Alf Twigg

Personal information
- Full name: John Alfred Twigg
- Date of birth: 18 August 1882
- Place of birth: Ashby-de-la-Zouch, Leicestershire, England
- Date of death: 1957 (aged 74–75)
- Position: Forward

Senior career*
- Years: Team / Apps / (Gls)
- 1902–1903: Burton Albion / 23 / (2)
- 1903–1904: Hinckley Town
- 1904–1905: Gainsborough Trinity / 32 / (16)
- 1905–1910: Millwall Athletic / 182 / (88)

= Alf Twigg =

English footballer (1882–1957)

John Alfred Twigg (1882– 1957) was an English association footballer who played as a forward.

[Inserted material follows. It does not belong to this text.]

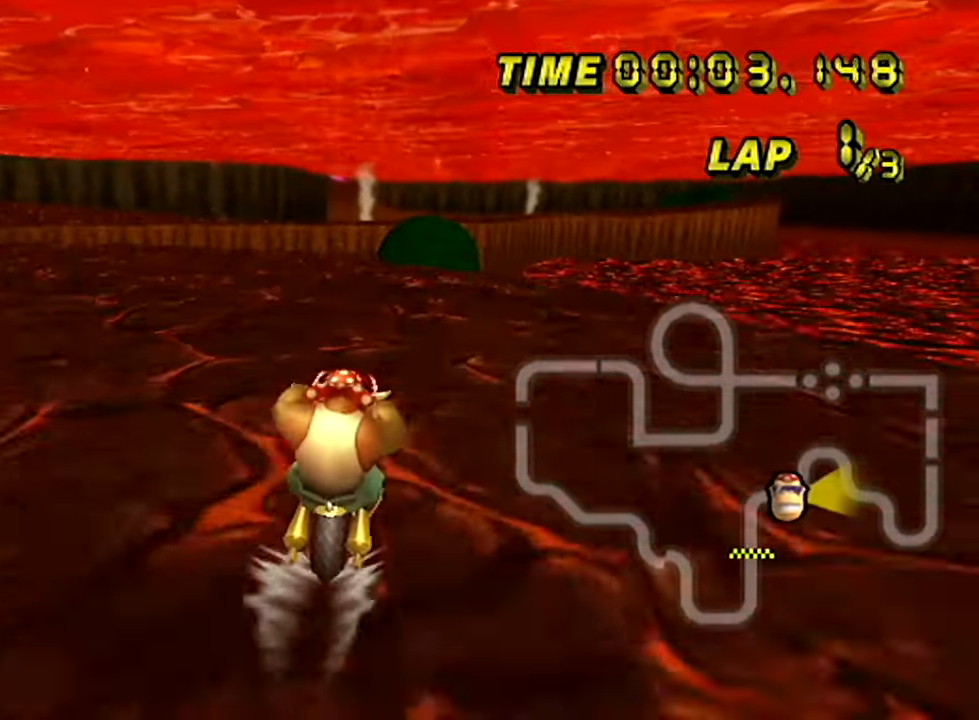
{"buttons": ["A"], "left_stick": "right", "events": [[167, "left_stick", "right"], [251, "L1", "down"], [401, "L1", "up"]]}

Born in Ashby-de-la-Zouch, Leicestershire, Twigg began his footballing career with Burton Albion. He also played for Hinckley Town, Gainsborough Trinity, and Millwall where he played from 1905 to 1910. Twigg is Millwall's 5th all-time leading scorer, with 88 goals. He was the top scorer for the Lions in the Southern League three consecutive seasons, scoring 28 goals in 1906–07, 30 in 1907–08, and 17 in the 1908–09 season. Twigg holds the record for the highest number of goals between London rivals, Millwall and West Ham United. Twigg scored 10 goals against West Ham, his first on 16 April 1906 and his last on 26 April 1909.